LTFS was one of the pleasant surprises that debuted over a year ago when the LTO Consortium released the specs for the fifth generation of the Linear Tape-Open format. LTFS is a self-describing tape format that enables data to be read independently of the program used to write the data to the tape. Just as USB flash memory sticks make sharing data among PCs a snap, LTFS enables any Windows, Linux, or Mac computer to read data on an LTO 5 cartridge–as long as an LTO 5 drive is available, of course.
Crossroads is using LTFS with Strongbox, which is expected to ship in December. StrongBox uses LTFS to provide disk-like data access capabilities (if not speeds) across a backend LTO tape library. The StrongBox software provides the enterprise controls to manage a data archive stored in an LTO 5 tape library or even a disk array. The solution knows which data is stored where, and provides data policy management and hardware management and monitoring capabilities in one combined solution.
“A tape now walks, talks, breathes, looks like a disk, because you can take a USB drive and stick it into your laptop, and you would be able to see all of the contents that are on the drive,” Debasmita Roychowdhury, senior product manager, tells IT Jungle. “We have combined the benefits from the tape world, including power, reliability, cost, and scalability, along with the disk benefits in terms of the simultaneous and quick file access, to put together this archive solution that incorporates both disk and tape . . . to provide a cost effective, reliable, and non-proprietary data vault.”

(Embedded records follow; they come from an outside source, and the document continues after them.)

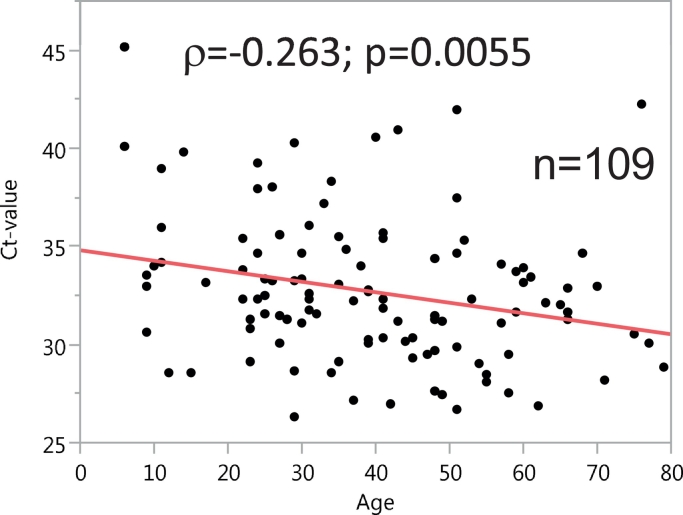
Correlation of the cycle threshold (ct) values of the Mansonella perstans specific real-time PCR for the detection of parasite DNA in blood with the age (in years) of the study participants.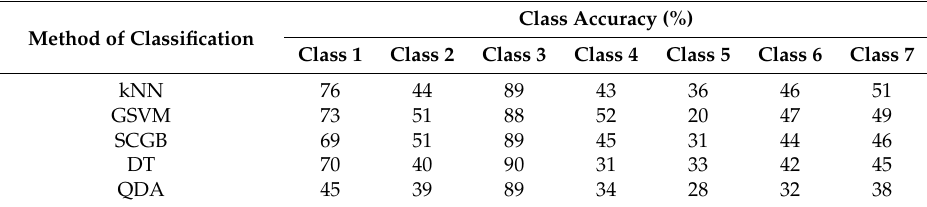
Table 6. Individual class accuracies of NDVI-based land cover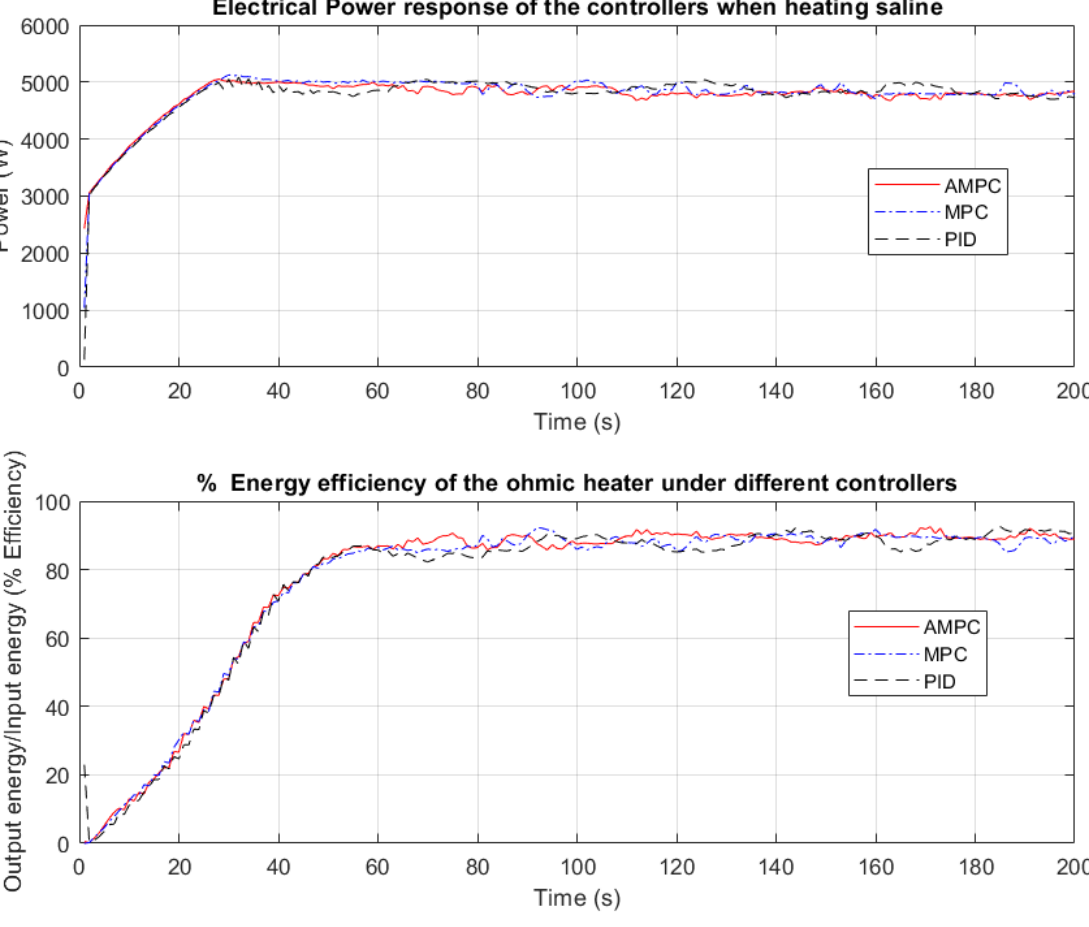
Figure 5. Electrical power and energy efficiency of the ohmic heater while heating saline.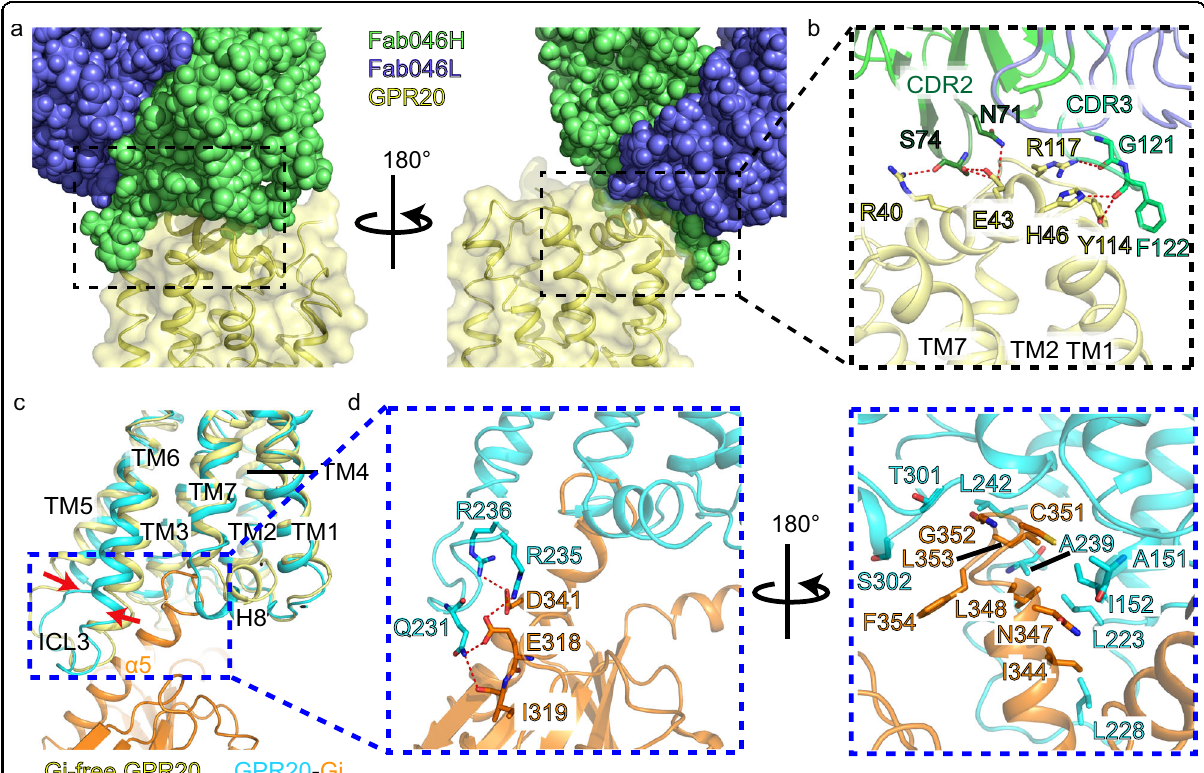
Fig. 5 Binding interfaces for the Fab046 antibody and Gi protein on GPR20. a The binding interface between Fab046 (heavy chain in green, light chain in purple, spheres) and GPR20 (yellow, ribbon and transparent surface) is shown in two different views. b Magni fi ed view of the antibody binding interface. CRD2 is shown in dark green, CDR3 is shown in light green, key residues are shown as sticks, and polar interactions are highlighted as red dashed lines. c The Gi binding interface. d Polar interactions (left) and hydrophobic interactions (right) between GPR20 (cyan) and Gi protein (orange). Key residues are shown as sticks, and polar interactions are highlighted as red dashed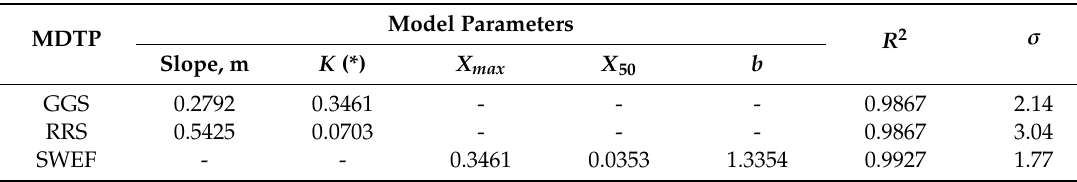
Table 1. Studied model parameters, mill discharge.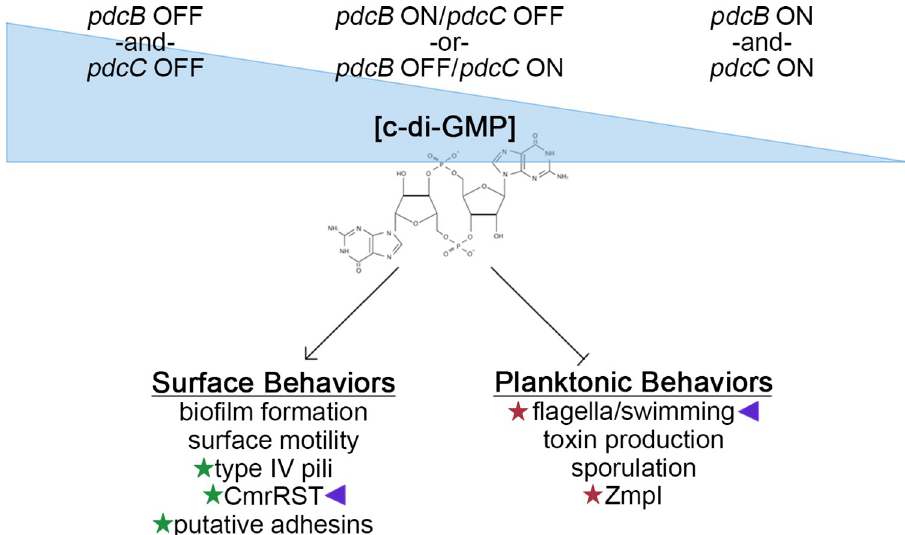
Fig 8. Model of PdcB and PdcC phase variation in the context of c-di-GMP signaling in C . difficile . Within the range of possible c-di-GMP concentrations established by c-di-GMP biosynthetic and hydrolytic enzymes, represented by the blue wedge, phase variation of PdcB and PdcC may shift c-di-GMP levels in a bacterial cell. A combination of pdcB ON and pdcC OFF or vice versa would maintain intermediate levels; switching of both to OFF would lead to accumulation of c-di-GMP; and switching of both to ON would deplete c-di-GMP. These switch combinations result in heterogeneity in intracellular c-di-GMP levels in the bacterial population and influence the phenotypes exhibited. Higher c-di-GMP concentrations favor surface-associated behaviors such as biofilm formation and surface migration which are in part mediated by type IV pili, CmrRST, and potentially putative adhesins. Lower c-di-GMP favors planktonic behaviors such as swimming motility, toxin production, sporulation, and the ZmpI metalloprotease proposed to cleave adhesins to release C . difficile from a surface/biofilm [31,34,50].Not shown, additional DGCs and c- di-GMP PDEs influence c-di-GMP levels. Green stars indicate factors whose transcription is directly up-regulated by class II c-di-GMP riboswitches; red stars, factors whose transcription is directly down-regulated by class I c-di-GMP riboswitches. Purple triangles denote factors that independently phase vary.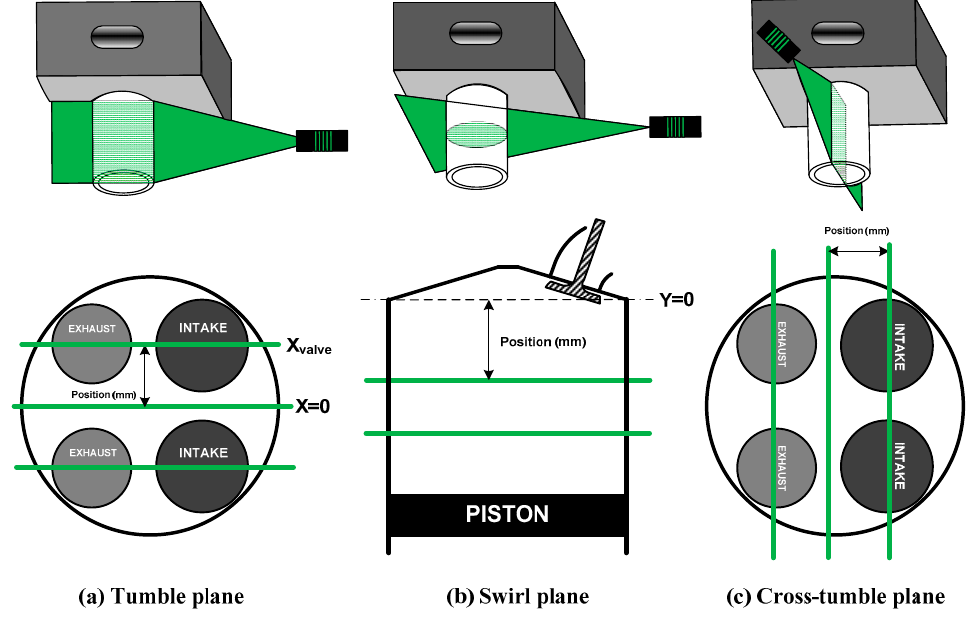
Figure 3. Particle Image Velocimetry (PIV) plane positions. ( a ) tumble planes; ( b ) swirl planes; ( c ) cross-tumble planes .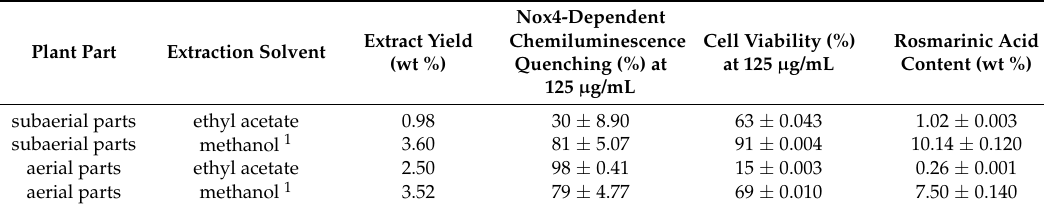
Table 1. Effects of extracts of L. europaeus on Nox4 inhibitory activity and cell viability (mean of two independent experiments, each performed in triplicate) and rosmarinic acid content of the extracts ( n = 2, analyzed in triplicate ±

StrongBox features disk drives for fast data ingress, software for managing data archives, and backend interfaces to LTO 5 tape libraries. Administrators will be able to manage their data archives using the policy management tools provided through StrongBox’s graphical user interface. Users will be able to monitor the growth of archives, manage tapes, activate file retention timers, and utilize other management capabilities.
Two versions of the StrongBox appliance will be available. StrongBox T1 is a 1U device that features 5.5 TB of RAID5 protected disk and the capacity to store 200 million files. It can input data from servers at the rate of 160 MB per second over dual Gigabit Ethernet ports, and write data to LTO tape libraries or external disk arrays via dual 6 Gbps SAS ports. The T3 is a 3U device that features 14 TB of RAID6 protected disk and capacity for 5 billion files. It can input data at speeds up to 600 MBps over quad Gigabit Ethernet ports, and write data to back-end tape libraries or disk arrays via quad 6 Gbps SAS ports or quad 8 Gbps Fibre Channel ports. Both versions support Windows, Linux, and Mac systems via CIFS or NFS network data protocols.
StrongBox is designed to store so-called tier-three data, which is “write once, read rarely” data that needs to be stored for long periods of time for compliance purposes. Big users of tier-three data can be found in the media and entertainment, healthcare, retail, and financial services industries.